(Data extracted from a collection)
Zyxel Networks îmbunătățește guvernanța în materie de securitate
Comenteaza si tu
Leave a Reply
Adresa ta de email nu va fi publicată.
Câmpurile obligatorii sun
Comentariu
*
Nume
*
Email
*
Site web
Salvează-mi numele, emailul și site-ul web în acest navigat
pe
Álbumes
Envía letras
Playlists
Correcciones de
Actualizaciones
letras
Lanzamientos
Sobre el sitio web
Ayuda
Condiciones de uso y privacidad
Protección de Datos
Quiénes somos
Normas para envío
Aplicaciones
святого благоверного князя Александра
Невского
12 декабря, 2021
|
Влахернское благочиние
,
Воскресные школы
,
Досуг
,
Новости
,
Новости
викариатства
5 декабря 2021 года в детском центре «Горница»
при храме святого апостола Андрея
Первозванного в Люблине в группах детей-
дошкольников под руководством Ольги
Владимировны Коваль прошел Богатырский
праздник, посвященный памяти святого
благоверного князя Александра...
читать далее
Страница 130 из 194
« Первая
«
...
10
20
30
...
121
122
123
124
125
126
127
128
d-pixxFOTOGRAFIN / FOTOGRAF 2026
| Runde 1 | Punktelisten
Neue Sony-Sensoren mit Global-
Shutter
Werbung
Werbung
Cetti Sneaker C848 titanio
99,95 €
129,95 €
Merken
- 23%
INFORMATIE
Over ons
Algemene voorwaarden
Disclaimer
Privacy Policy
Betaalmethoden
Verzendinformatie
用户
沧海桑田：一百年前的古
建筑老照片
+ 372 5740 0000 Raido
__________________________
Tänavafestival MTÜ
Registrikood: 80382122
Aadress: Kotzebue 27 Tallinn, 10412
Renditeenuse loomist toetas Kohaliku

(Job)
Change "Privacy Policy" to "Privacy Statement" and write out all of the material above again, leaving every other line unchanged.

(Answer)
Zyxel Networks îmbunătățește guvernanța în materie de securitate
Comenteaza si tu
Leave a Reply
Adresa ta de email nu va fi publicată.
Câmpurile obligatorii sun
Comentariu
*
Nume
*
Email
*
Site web
Salvează-mi numele, emailul și site-ul web în acest navigat
pe
Álbumes
Envía letras
Playlists
Correcciones de
Actualizaciones
letras
Lanzamientos
Sobre el sitio web
Ayuda
Condiciones de uso y privacidad
Protección de Datos
Quiénes somos
Normas para envío
Aplicaciones
святого благоверного князя Александра
Невского
12 декабря, 2021
|
Влахернское благочиние
,
Воскресные школы
,
Досуг
,
Новости
,
Новости
викариатства
5 декабря 2021 года в детском центре «Горница»
при храме святого апостола Андрея
Первозванного в Люблине в группах детей-
дошкольников под руководством Ольги
Владимировны Коваль прошел Богатырский
праздник, посвященный памяти святого
благоверного князя Александра...
читать далее
Страница 130 из 194
« Первая
«
...
10
20
30
...
121
122
123
124
125
126
127
128
d-pixxFOTOGRAFIN / FOTOGRAF 2026
| Runde 1 | Punktelisten
Neue Sony-Sensoren mit Global-
Shutter
Werbung
Werbung
Cetti Sneaker C848 titanio
99,95 €
129,95 €
Merken
- 23%
INFORMATIE
Over ons
Algemene voorwaarden
Disclaimer
Privacy Statement
Betaalmethoden
Verzendinformatie
用户
沧海桑田：一百年前的古
建筑老照片
+ 372 5740 0000 Raido
__________________________
Tänavafestival MTÜ
Registrikood: 80382122
Aadress: Kotzebue 27 Tallinn, 10412
Renditeenuse loomist toetas Kohaliku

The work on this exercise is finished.